Last week, I was having lunch with an old friend. We worked together many years ago building some pretty cool technology at a very large financial services firm. Each of us has over 20 years in the technology industry. He has continued to manage infrastructure, and is doing some pretty impressive advanced infrastructure management. Both of us have seen the big company and the startup, and both of us have experience a broad range of technologies – consumer and business and enterprise; infrastructure and applications; hardware and software – and we both truly love technology and the changes it brings to society.
So imagine my surprise when he said: “All technology sucks.”
But as we discussed it and I thought about it more deeply, technology, because it seems so magical, actually does, well, create difficulties.
Think about the very basic telephone. For decades, we assumed “dialtone service,” which meant that when we picked up the phone, the dial tone would always be there, whether from AT&T, Bell Canada, British Telecom, Telstra or Bezeq. Of course, under the covers, telco engineers and managers exerted enormous efforts and spend great treasure to provide us with that dialtone service. Part of that stability was a near-complete lack of change. From the removal of the switchboard operator in the 1960s through the launch of touch-tone dialing in the late 1970 through the 1980s, nothing visible changed in telephone service. Nearly 20 years, and nothing visible changed!

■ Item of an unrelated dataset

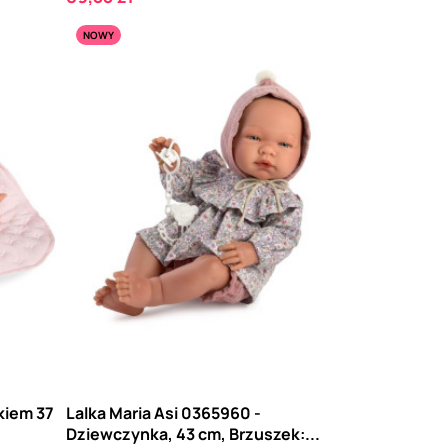
NOWY
kiem 37
Lalka Maria Asi 0365960 -
Dziewczynka, 43 cm, Brzuszek:...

In today’s technology world, that would be unthinkable. From the first commercial cellphone service 20 years ago to LTE today, from those first brick phones to an iPhone or Moto X, the progress has been amazing.
Of course, the telco research arms, along with a few other labs like Xerox PARC, were producing great advancements; they just weren’t deploying them at any great speed.

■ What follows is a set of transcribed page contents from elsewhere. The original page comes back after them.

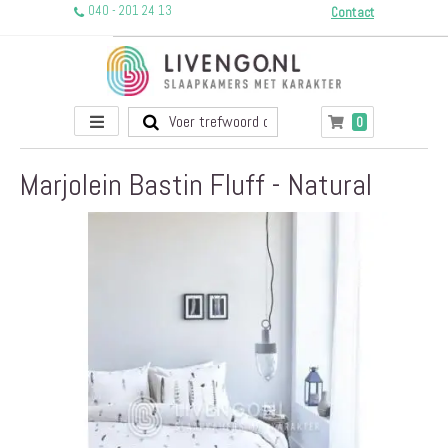
040 - 201 24 13
Contact
Toggle
producten
0
Winkelwagen
Nav
Marjolein Bastin Fluff - Natural
Ga
naar
het
einde
van
de
afbeeldingen-
gallerij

We now live in a society where nearly every advance can be and often is brought to the market. The speed of change brings great benefits, but comes at some price to stability: we have come to expect dropped calls, misbehaving servers, crashing Web applications, and the infamous Blue Screen of Death (BSOD) on Windows laptops.
So our technology works as expected 90% of the time (probably quite a bit more) and fails 10% of the time. Given the choice, almost everyone would prefer an iPhone with its apps and LTE connectivity that works 90% of the time and fails 10% of the time over an old rotary line phone that works 100% of the time. Our lives are better that way.
But what we really want is an iPhone with its apps and LTE Internet connectivity that works… 100% of the time. And when we fall into the failure zone – as we inevitably do – we complain that “technology sucks”. We, in turn, press our providers to give us more and more of that missing 10%. They, in turn, press their engineers and managers, who work long and hard to solve obscure problems that will budge the needle.
Most of the time, it is a fascinating challenge, but sometimes, when the pressure builds, when that 10% is at just the wrong moment, as my friend said, “all technology sucks.”